Large numbers of caterpillars are emerging from these cocoons and feasting on surrounding vegetation. These could be brown-tail moth caterpillars, which have hairs which are an irritant to human skin so they should not be handled. In some severe cases, they can cause breathing difficulties.
There are other caterpillars which make webs like this. Identification can only be confirmed once the caterpillars emerge, the brown-tail are small brown hairy caterpillars with two bright yellow/orange dots in line on their back, but you could see some blue-grey caterpillars (Lackey) and rarer, black caterpillars (Eggar).
The Highways, Travel and Environment portfolio holder at Dorset Council, Cllr Ray Bryan said, “Our advice is to avoid brown-tail moth caterpillars, which emerge every spring, rather than try to destroy them.
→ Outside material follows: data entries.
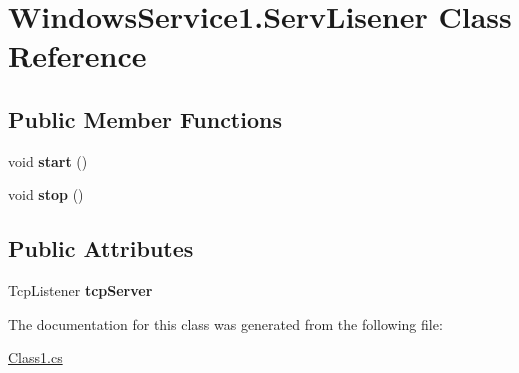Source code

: \hypertarget{class_windows_service1_1_1_serv_lisener}{}\section{Windows\+Service1.\+Serv\+Lisener Class Reference}
\label{class_windows_service1_1_1_serv_lisener}
\subsection*{Public Member Functions}
\begin{DoxyCompactItemize}
\item 
\hypertarget{class_windows_service1_1_1_serv_lisener_aee4569298b222b1eb1b585a86b6d60fe}{}\label{class_windows_service1_1_1_serv_lisener_aee4569298b222b1eb1b585a86b6d60fe} 
void {\bfseries start} ()
\item 
\hypertarget{class_windows_service1_1_1_serv_lisener_a0f19c3cf63fa857170e0f49b8bd450d8}{}\label{class_windows_service1_1_1_serv_lisener_a0f19c3cf63fa857170e0f49b8bd450d8} 
void {\bfseries stop} ()
\end{DoxyCompactItemize}
\subsection*{Public Attributes}
\begin{DoxyCompactItemize}
\item 
\hypertarget{class_windows_service1_1_1_serv_lisener_abbc0fe7c48c7b0903d9cdf21efe50d4a}{}\label{class_windows_service1_1_1_serv_lisener_abbc0fe7c48c7b0903d9cdf21efe50d4a} 
Tcp\+Listener {\bfseries tcp\+Server}
\end{DoxyCompactItemize}


The documentation for this class was generated from the following file\+:\begin{DoxyCompactItemize}
\item 
\hyperlink{_class1_8cs}{Class1.\+cs}\end{DoxyCompactItemize}
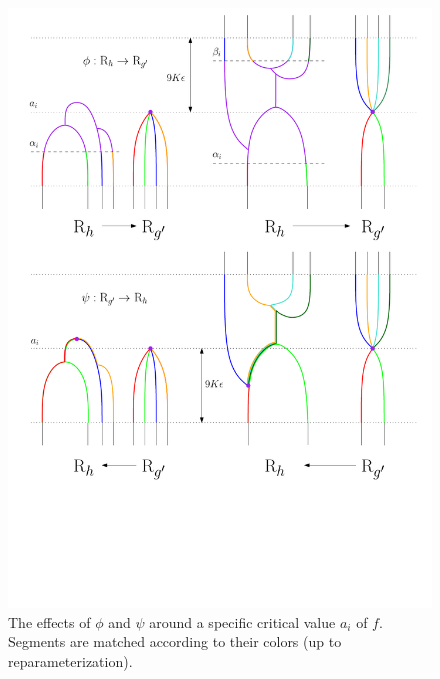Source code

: \begin{figure}\centering
\includegraphics[width=14cm]{figures/ContinuousMaps}
\caption[Continuous maps]{\label{fig:fdmerge}
The effects of $\phi$ and $\psi$ around a specific critical value $a_i$ of $f$. Segments are matched according
to their colors (up to reparameterization).
}
\end{figure}

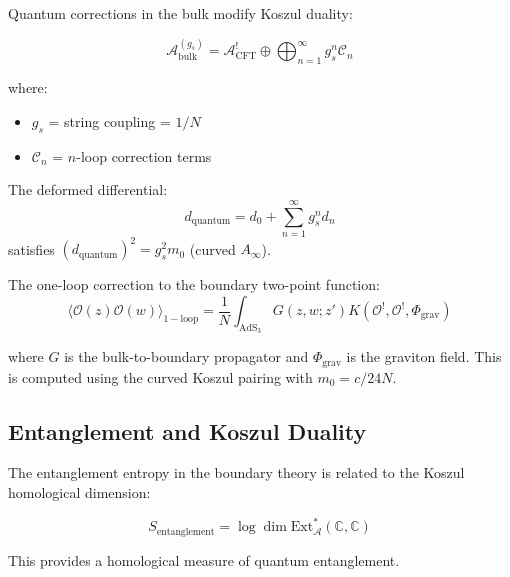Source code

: \begin{theorem}
Quantum corrections in the bulk modify Koszul duality:

$$\mathcal{A}_{\text{bulk}}^{(g_s)} = \mathcal{A}_{\text{CFT}}^! \oplus \bigoplus_{n=1}^\infty g_s^n \mathcal{C}_n$$

where:
\begin{itemize}
\item $g_s$ = string coupling = $1/N$
\item $\mathcal{C}_n$ = $n$-loop correction terms
\end{itemize}

The deformed differential:
$$d_{\text{quantum}} = d_0 + \sum_{n=1}^\infty g_s^n d_n$$
satisfies $(d_{\text{quantum}})^2 = g_s^2 m_0$ (curved $A_\infty$).
\end{theorem}

\begin{example}
The one-loop correction to the boundary two-point function:
$$\langle \mathcal{O}(z) \mathcal{O}(w) \rangle_{1-\text{loop}} = \frac{1}{N} \int_{\text{AdS}_3} G(z,w;z') K(\mathcal{O}^!, \mathcal{O}^!, \Phi_{\text{grav}})$$

where $G$ is the bulk-to-boundary propagator and $\Phi_{\text{grav}}$ is the graviton field.
This is computed using the curved Koszul pairing with $m_0 = c/24N$.
\end{example}

\subsection{Entanglement and Koszul Duality}

\begin{conjecture}[Entanglement = Koszul Complexity]
The entanglement entropy in the boundary theory is related to the Koszul homological dimension:

$$S_{\text{entanglement}} = \log \dim \text{Ext}^*_{\mathcal{A}}(\mathbb{C}, \mathbb{C})$$

This provides a homological measure of quantum entanglement.
\end{conjecture}

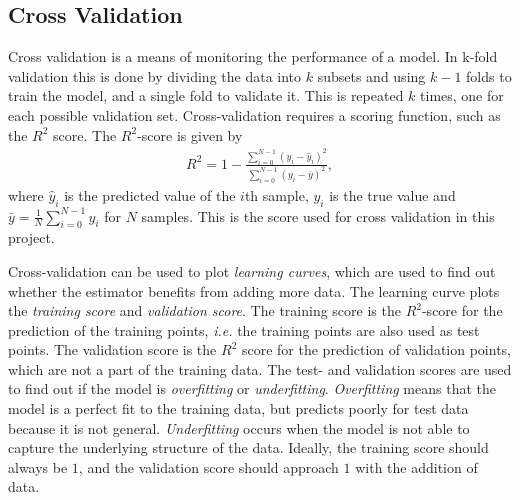 \documentclass[twoside,english]{uiofysmaster}
\begin{document}
\subsection{Cross Validation}\label{Sec:: gaussian process : Cross Validation}


Cross validation is a means of monitoring the performance of a model. In k-fold validation this is done by dividing the data into $k$ subsets and using $k-1$ folds to train the model, and a single fold to validate it. This is repeated $k$ times, one for each possible validation set. Cross-validation requires a scoring function, such as the $R^2$ score. The $R^2$-score is given by 
\begin{align}
R^2 = 1 - \frac{\sum_{i=0}^{N-1} (y_i - \hat{y}_i)^2}{\sum_{i=0}^{N-1} (y_i - \bar{y})^2},
\end{align}
where $\hat{y}_i$ is the predicted value of the $i$th sample, $y_i$ is the true value and $\bar{y} = \frac{1}{N} \sum_{i = 0}^{N-1} y_i$ for $N$ samples. This is the score used for cross validation in this project.

Cross-validation can be used to plot \textit{learning curves}, which are used to find out whether the estimator benefits from adding more data. The learning curve plots the \textit{training score} and \textit{validation score}. The training score is the $R^2$-score for the prediction of the training points, \textit{i.e.} the training points are also used as test points. The validation score is the $R^2$ score for the prediction of validation points, which are not a part of the training data. The test- and validation scores are used to find out if the model is \textit{overfitting} or \textit{underfitting}. \textit{Overfitting} means that the model is a perfect fit to the training data, but predicts poorly for test data because it is not general. \textit{Underfitting} occurs when the model is not able to capture the underlying structure of the data. Ideally, the training score should always be $1$, and the validation score should approach $1$ with the addition of data.
\end{document}
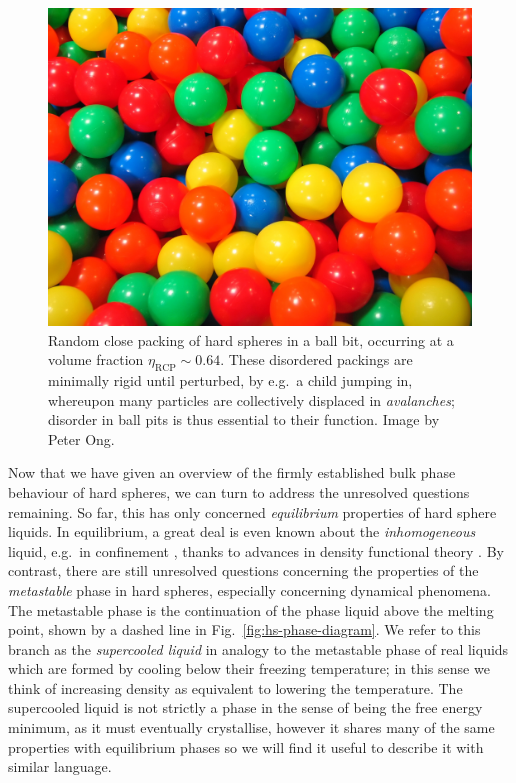 \documentclass[11pt,twoside]{report}
\begin{document}
\begin{figure}
  \includegraphics[width=0.75\linewidth,outer]{ball-pit-horizontal}
  \caption[Random close packing in a ball pit]{
    Random close packing of hard spheres in a ball bit, occurring at a volume fraction $\eta_\mathrm{RCP} \sim 0.64$.
    These disordered packings are minimally rigid until perturbed, by e.g.\ a child jumping in, whereupon many particles are collectively displaced in \emph{avalanches}; disorder in ball pits is thus essential to their function.
    Image by Peter Ong.}
  \label{fig:rcp}
\end{figure}

Now that we have given an overview of the firmly established bulk phase behaviour of hard spheres, we can turn to address the unresolved questions remaining.
So far, this has only concerned \emph{equilibrium} properties of hard sphere liquids.
In equilibrium, a great deal is even known about the \emph{inhomogeneous} liquid, e.g.\ in confinement \cite{GonzalezJCP1998}, thanks to advances in density functional theory \cite{RosenfeldPRL1989,RothJPCM2010}.
By contrast, there are still unresolved questions concerning the properties of the \emph{metastable} phase in hard spheres, especially concerning dynamical phenomena.
The metastable phase is the continuation of the phase liquid above the melting point, shown by a dashed line in Fig.\ \ref{fig:hs-phase-diagram}.
We refer to this branch as the \emph{supercooled liquid} in analogy to the metastable phase of real liquids which are formed by cooling below their freezing temperature; in this sense we think of increasing density as equivalent to lowering the temperature.
The supercooled liquid is not strictly a phase in the sense of being the free energy minimum, as it must eventually crystallise, however it shares many of the same properties with equilibrium phases%
so we will find it useful to describe it with similar language.
\end{document}
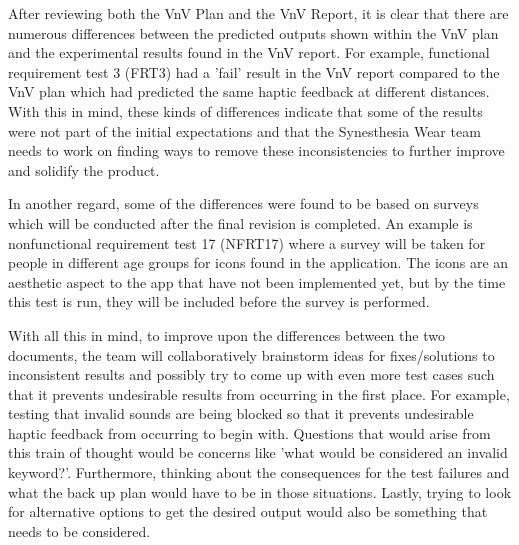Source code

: \documentclass[12pt, titlepage]{article}
\begin{document}
After reviewing both the VnV Plan and the VnV Report, it is clear that there are numerous differences between the predicted outputs shown within the VnV plan and the experimental results found in the VnV report. For example, functional requirement test 3 (FRT3) had a 'fail' result in the VnV report compared to the VnV plan which had predicted the same haptic feedback at different distances. With this in mind, these kinds of differences indicate that some of the results were not part of the initial expectations and that the Synesthesia Wear team needs to work on finding ways to remove these inconsistencies to further improve and solidify the product. 

In another regard, some of the differences were found to be based on surveys which will be conducted after the final revision is completed. An example is nonfunctional requirement test 17 (NFRT17) where a survey will be taken for people in different age groups for icons found in the application. The icons are an aesthetic aspect to the app that have not been implemented yet, but by the time this test is run, they will be included before the survey is performed. 

With all this in mind, to improve upon the differences between the two documents, the team will collaboratively brainstorm ideas for fixes/solutions to inconsistent results and possibly try to come up with even more test cases such that it prevents undesirable results from occurring in the first place. For example, testing that invalid sounds are being blocked so that it prevents undesirable haptic feedback from occurring to begin with. Questions that would arise from this train of thought would be concerns like 'what would be considered an invalid keyword?'. Furthermore, thinking about the consequences for the test failures and what the back up plan would have to be in those situations. Lastly, trying to look for alternative options to get the desired output would also be something that needs to be considered.
\end{document}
Dorset Council treat infestations on rights of way and council-owned land by managing the vegetation or with chemical treatment, where appropriate. If you have concerns about an infestation on your own property, then specialist companies can be employed.
“We work alongside our colleagues in the town and parish councils, so they may also take relevant control measures.”
If you notice these caterpillars during your daily exercise time, leave them alone and try to stay away from areas where there are lots of them. The caterpillars are generally more common in May and June.
If you get the rash, which is often on the hands, arms and neck, apply antihistamine cream or calamine lotion. Symptoms should subside after a few hours, but seek medical help if you are unsure, or the reaction doesn’t lessen.
If you have to remove them from your garden, put on some vinyl or rubber gloves before picking them up. The council suggests disposing of them in a bucket of soapy and salty water.
Do not burn off vegetation and nests now as this will make the problem worse. The hairs of the caterpillars will become airborne. Also, Dorset and Wiltshire Fire Service are asking residents not to have bonfires during the coronavirus pandemic.
Instead, wait until October and again wear gloves to remove the nests and destroy by drowning.